EXERCISE |
Collect every line in the items below that contains the word "True", and copy each of those lines in full.
*** Opening RECORDS SUPPLIED ***
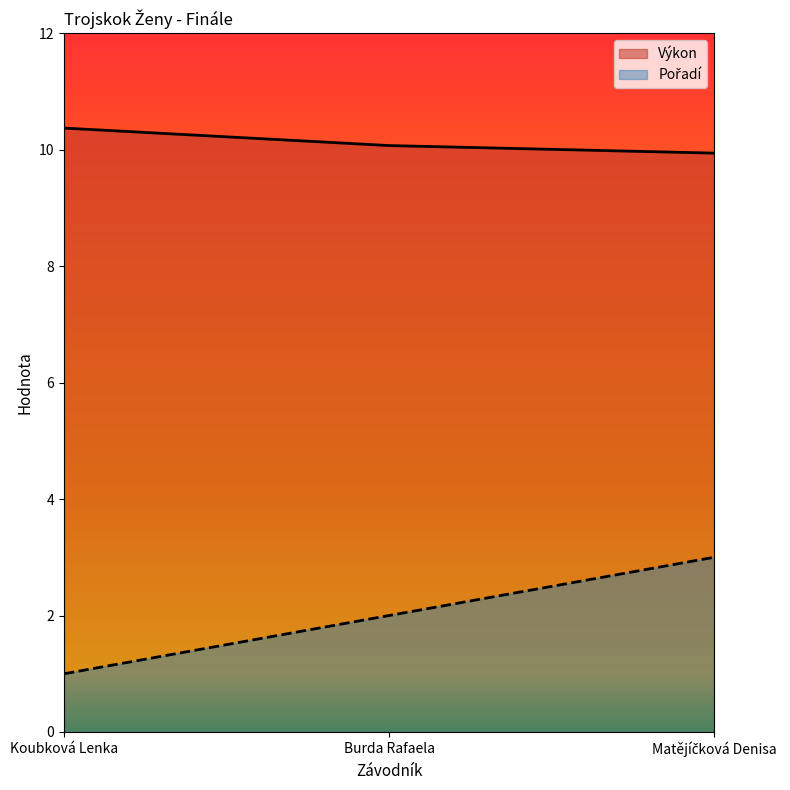

What is the difference between the maximum and minimum values in the Pořadí series?

2.0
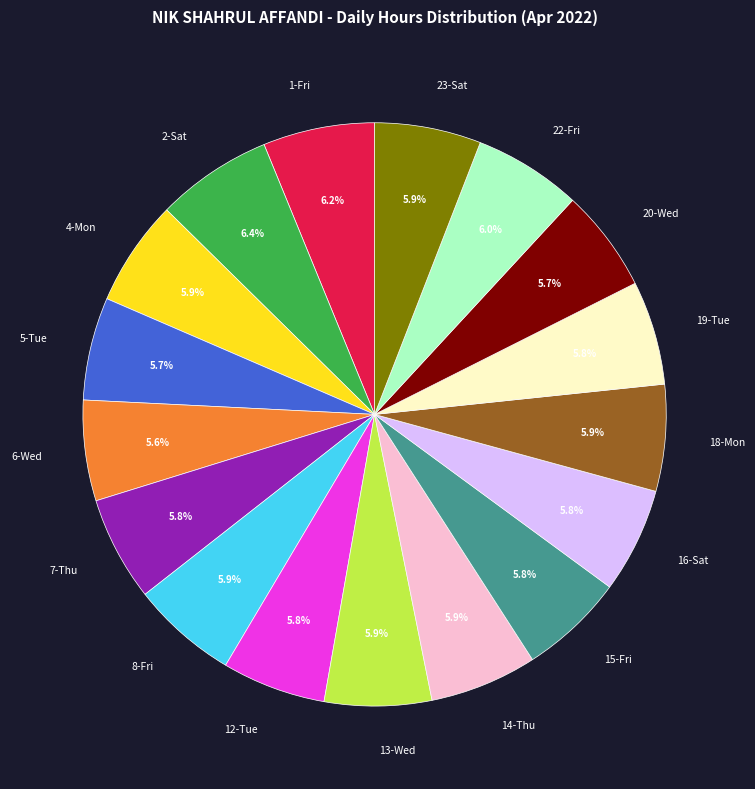

What percentage do 15-Fri and 19-Tue together represent?

11.6%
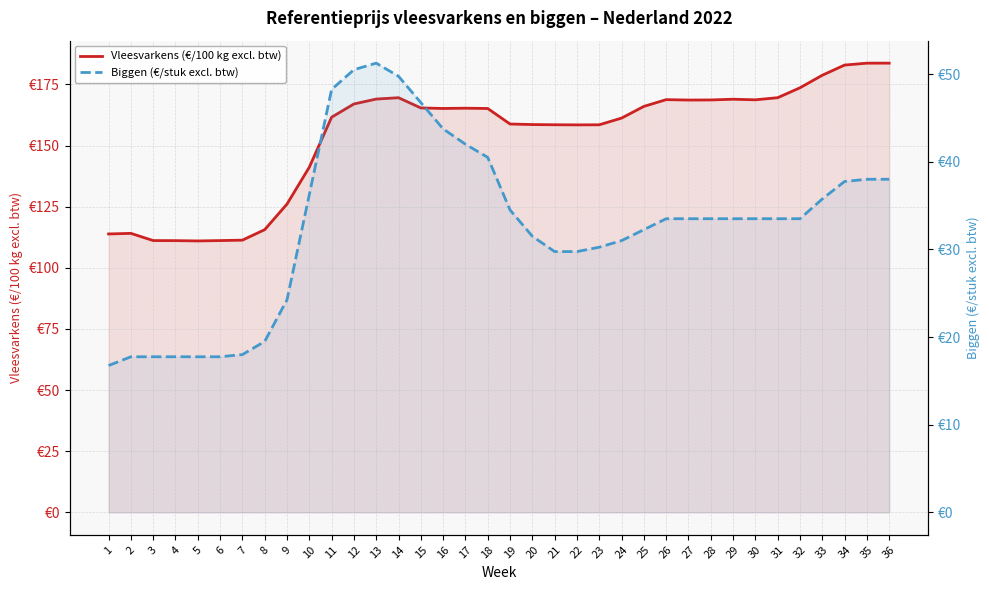

Between 21 and 14, which is larger?

14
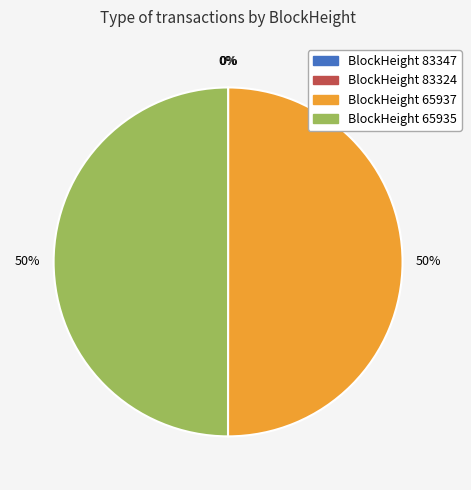

To the nearest percent, what is the average slice percentage?

25%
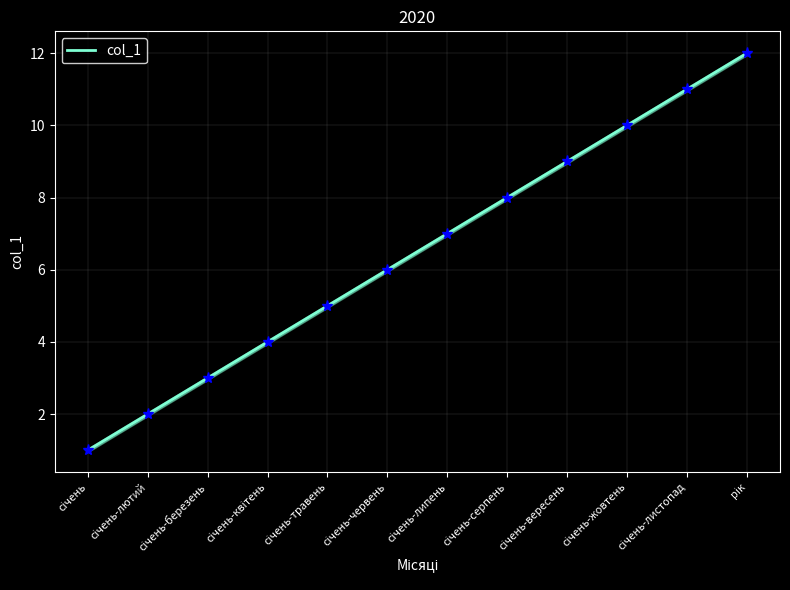

At which category does the chart reach its peak across all series?

рік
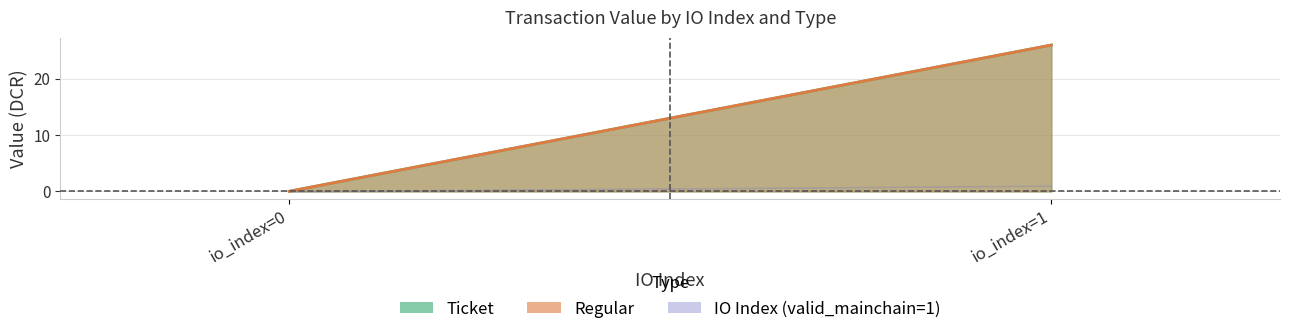

At how many categories does at least one series exceed 11?

1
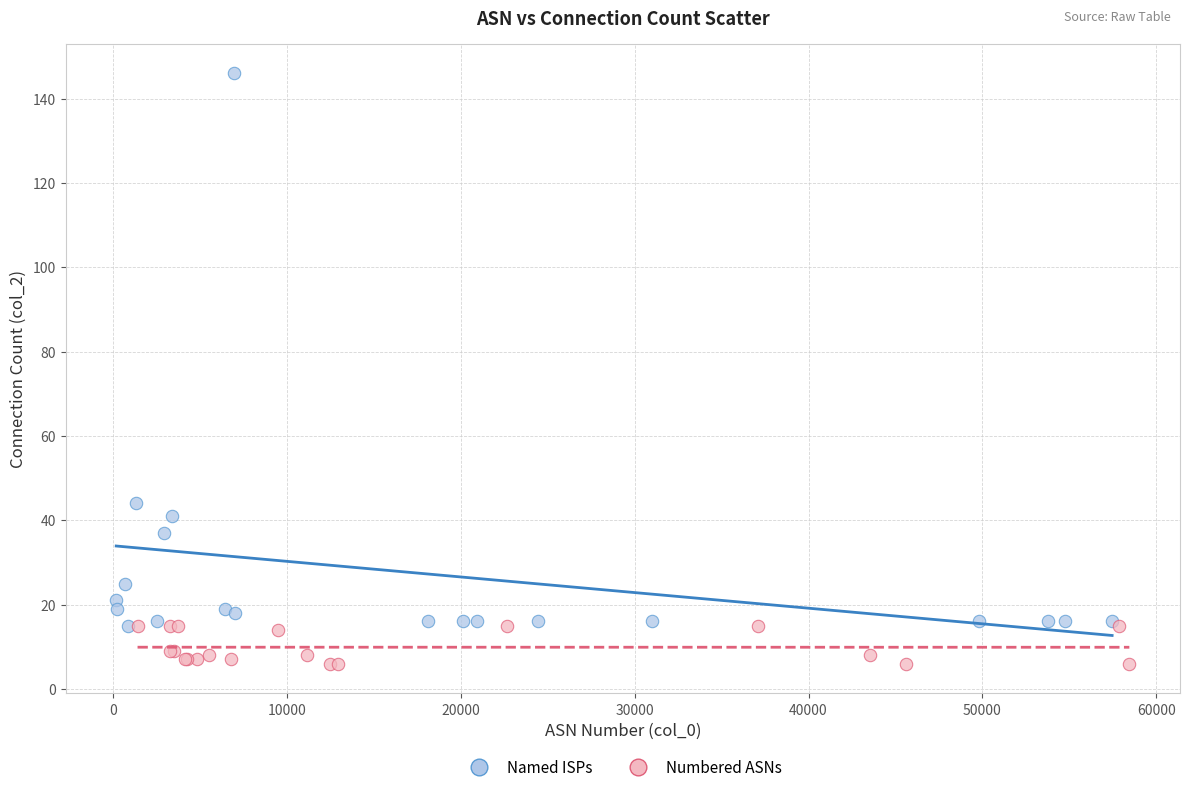

Which series has the largest Y range (max minus min)?

Named ISPs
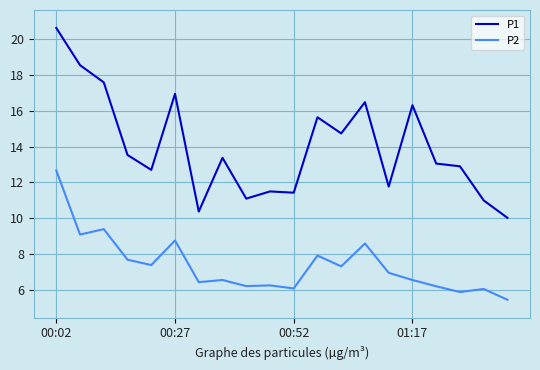

True or false: P2 and P1 intersect in this chart.

False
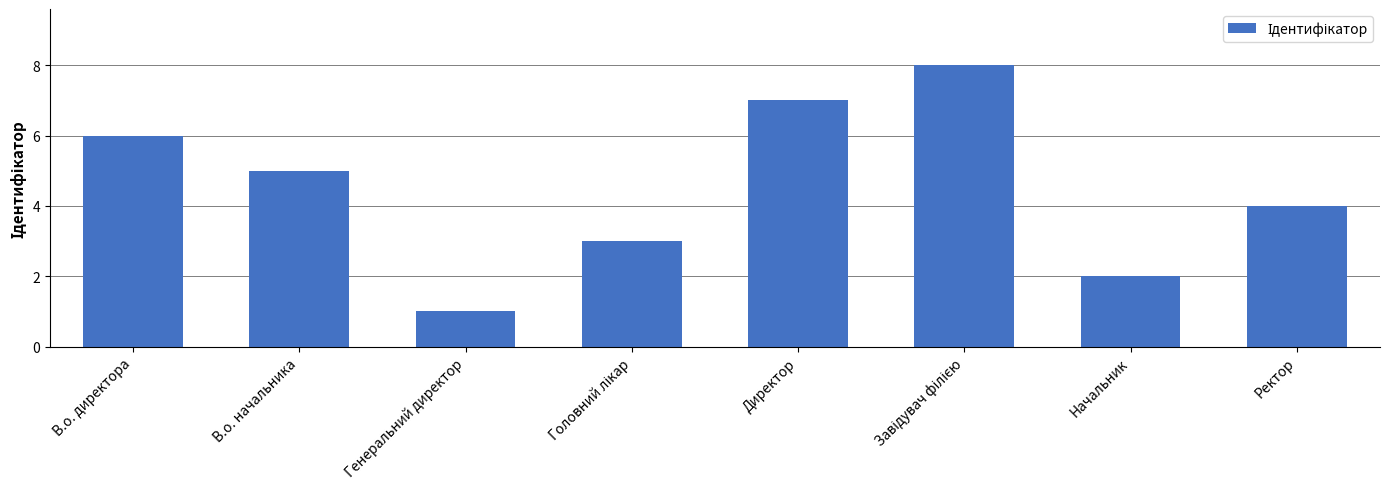

The value at В.о. директора is 6. True or false?

True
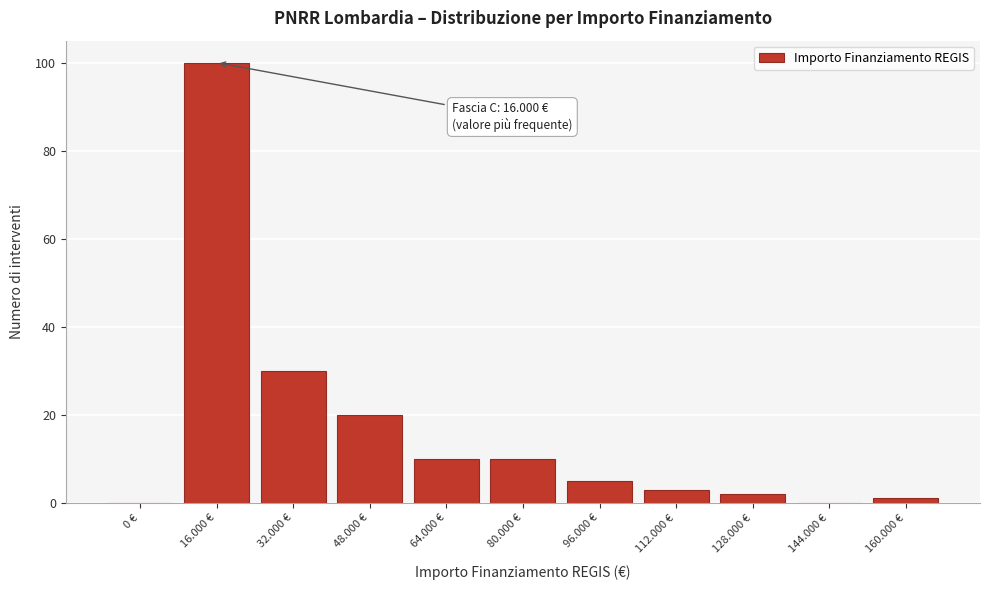

Reading left to right, list all the values displayed in this chart.

0 €=0	16.000 €=100	32.000 €=30	48.000 €=20	64.000 €=10	80.000 €=10	96.000 €=5	112.000 €=3	128.000 €=2	144.000 €=0	160.000 €=1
*** Closing RECORDS SUPPLIED ***
ANSWER TO THE PROBLEM |
True or false: P2 and P1 intersect in this chart.
The value at В.о. директора is 6. True or false?
True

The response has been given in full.